I first experienced Madelena’s music at an event in Fern Tree, where she was one of the many musicians helping raise funds for the Brightside Farm Sanctuary, a home for abused and neglected animals. She has also performed at Tas Eco Film Fest and Animals Tasmania events, and is a big advocate of self-awareness and having an open mind about her impact on the world around her.
“I think music is so powerful and using it to create awareness for issues is so important.”
Soon afterwards we met at a café in the city to talk about her plans for releasing music and her musical philosophies. She showed me some posters she had printed to advertise the single launch for her song “My Lightest Shade”. This song was recorded at The Song Store, a studio in Victoria. It’s a bright, summery tune with a short and sweet manner. When writing the song, she tried to capture the feeling of childhood summers and trying to find a bit of lightness, especially in Tassie where sometimes a bit of sun is hard to find. In the long term, she hopes to release four singles for an EP.
Madelena met the owners of The Song Store at the Australian Songwriters Conference in NSW.
“It was awesome, lots of creative people, lots of positive energy, lots of opportunities, and I really enjoyed the co-writing sessions.”
In 2015 Madelena put together a collection of songs and poetry called “A Note in Time”. It didn’t have a theme – instead, it was like a scrapbook or collection of different ideas and stories. She hired the Battery Point Hall with the help of a crowd funding campaign, and set up tables and chairs in a cabaret setting with some snacks and drinks. She performed “A Note in Time” several times, including a performance at the Adelaide Fringe Festival and Cygnet Folk Festival.
Madelena is interacting with many of Hobart’s hardworking and talented musicians. She has a duo project with Hannah May, another local singer-songwriter. Together they are supporting each other musically for their own original material and performing covers of songs by female Australian songwriters. She has also worked as a lead singer for the Baker Boys Band, covering popular songs for weddings and functions. She has been working hard to play and perform her own music more frequently, and the local music community has welcomed her with open arms.
“This year, I’ve started the ball rolling and now it’s tumbling.”
Madelena studied a jazz voice degree under Maria Lurighi, at the Conservatorium of Music in Hobart. Maria encouraged her in an academic environment whilst also supporting her creativity. She felt her mentors at the University of Tasmania understood that though she was studying jazz music her ultimate goal was to be a songwriter. She met a lot of the people that she plays with now through the Conservatorium community. She found her degree useful for building talented and capable contacts so if she is seeking performers she can always find someone available.

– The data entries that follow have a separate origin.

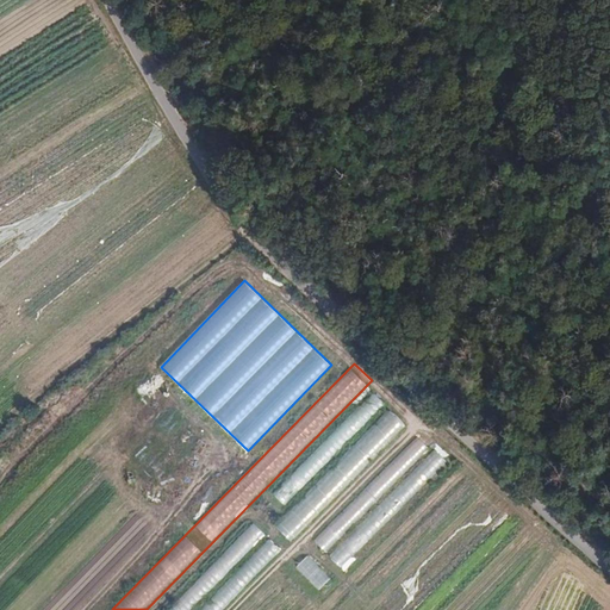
[(391,399),(378,387),(272,495),(285,508),(391,399)]
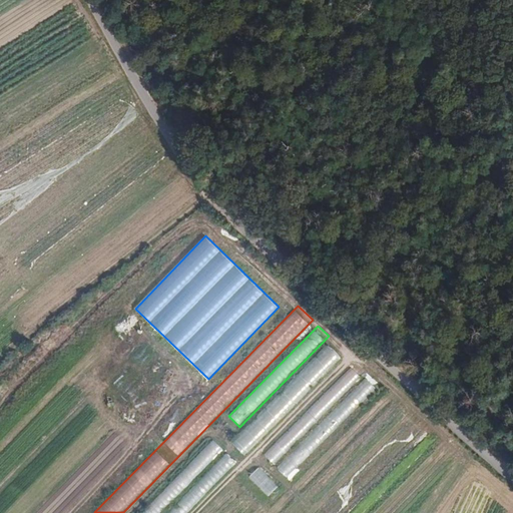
[(346,357),(330,340),(228,443),(245,456),(346,357)]
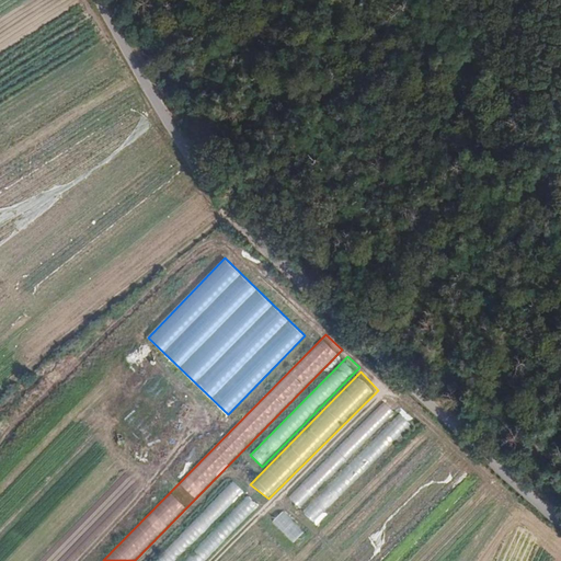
[(395,413),(382,401),(290,496),(302,507),(395,413)]
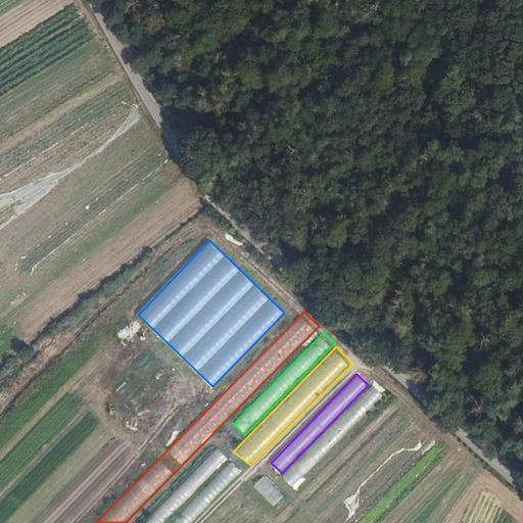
[(382,397),(371,387),(284,476),(295,487),(382,397)]
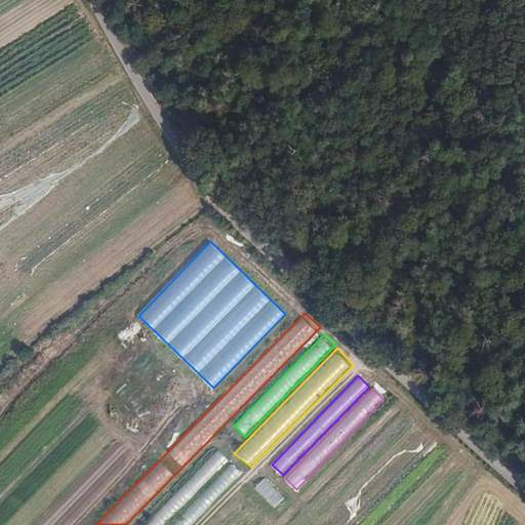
[(165,524),(228,461),(217,451),(145,524),(165,524)]
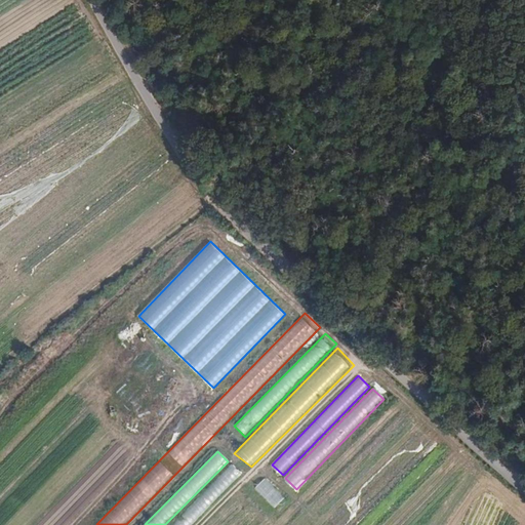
[(192,524),(241,475),(231,466),(172,524),(192,524)]
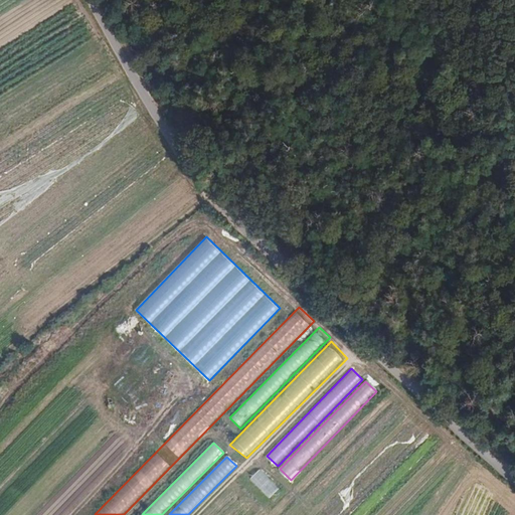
[(250,479),(268,498),(278,489),(261,470),(250,479)]
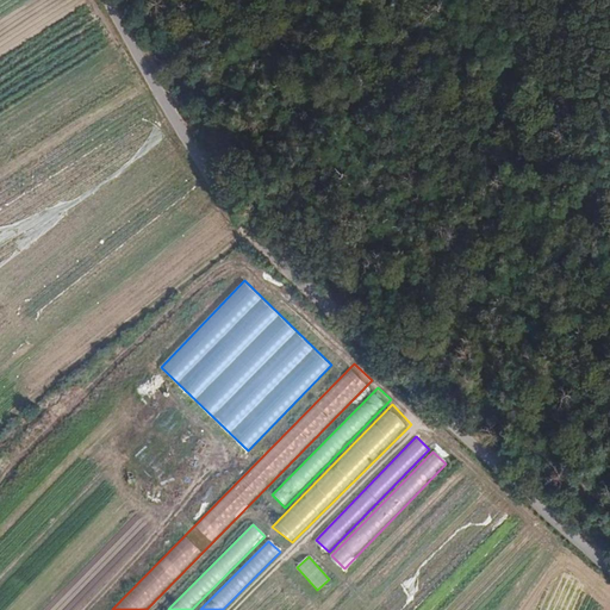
All buildings are outlined.
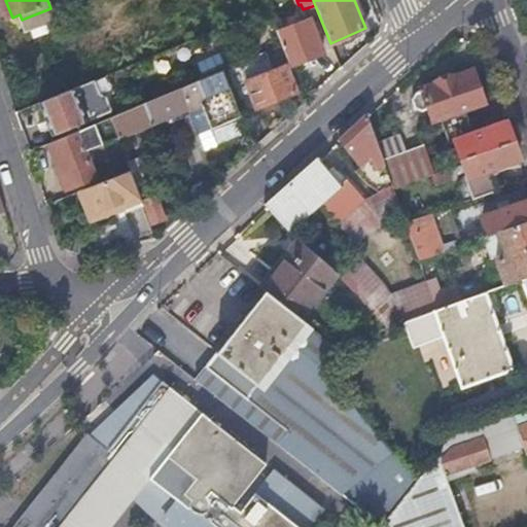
[(26,31),(55,20),(50,8),(22,20),(26,31)]
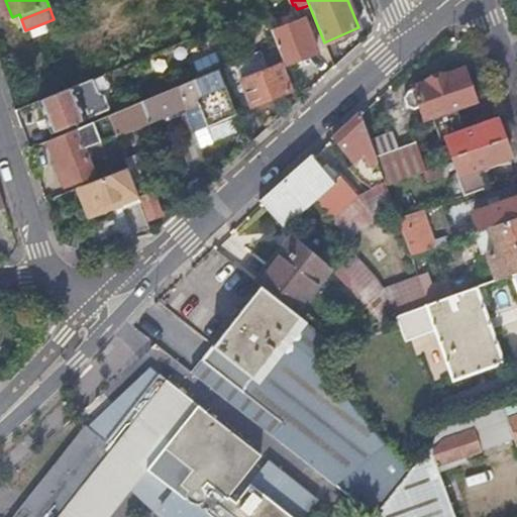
[(277,44),(283,61),(284,64),(316,52),(304,18),(271,31),(277,44)]
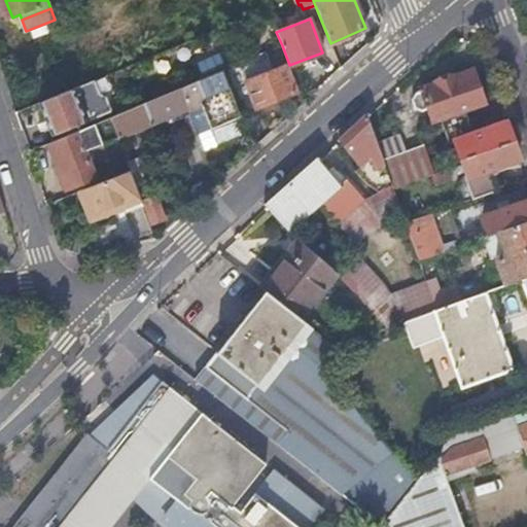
[(284,64),(288,62),(282,45),(273,49),(277,66),(271,69),(264,53),(238,64),(256,108),(295,92),(284,64)]
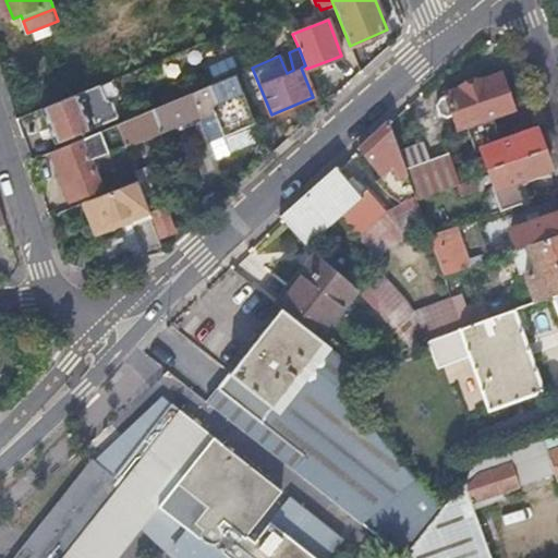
[(500,117),(514,112),(499,73),(446,93),(446,96),(439,98),(437,105),(440,116),(446,118),(453,116),(460,132),(468,129),(494,119),(500,117)]
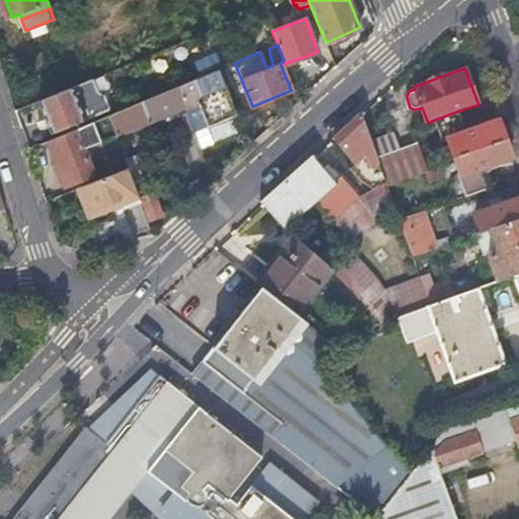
[(220,70),(178,87),(186,108),(198,103),(208,126),(237,116),(220,70)]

Madelena has also gained experience teaching master classes and focusing on vocal coaching and guided song writing. She also ran a vocal workshop about mindful singing at Cygnet Folk Festival this year.
“It’s great watching people learn about their own voice and achieving goals, becoming more aware of their bodies and voices.”
Madelena feels blessed to have built such a large support network around her. As an indigenous Australian, she sees many factors improving the representation of indigenous musicians in Australia and she sees a lot of opportunity for creative expression and storytelling around her through festivals and events that celebrate the arts, culture and community.
Madelena believes that local music should be valued as much any other art or product that Tasmania has to offer. While we Tasmanians have a lot of pride in our art and culture, local musicians have a much smaller audience. Audiences that do attend Tasmanian music performances are some of the most passionate people in the world, it is an important reminder to show support for our musicians so they feel valued and appreciated.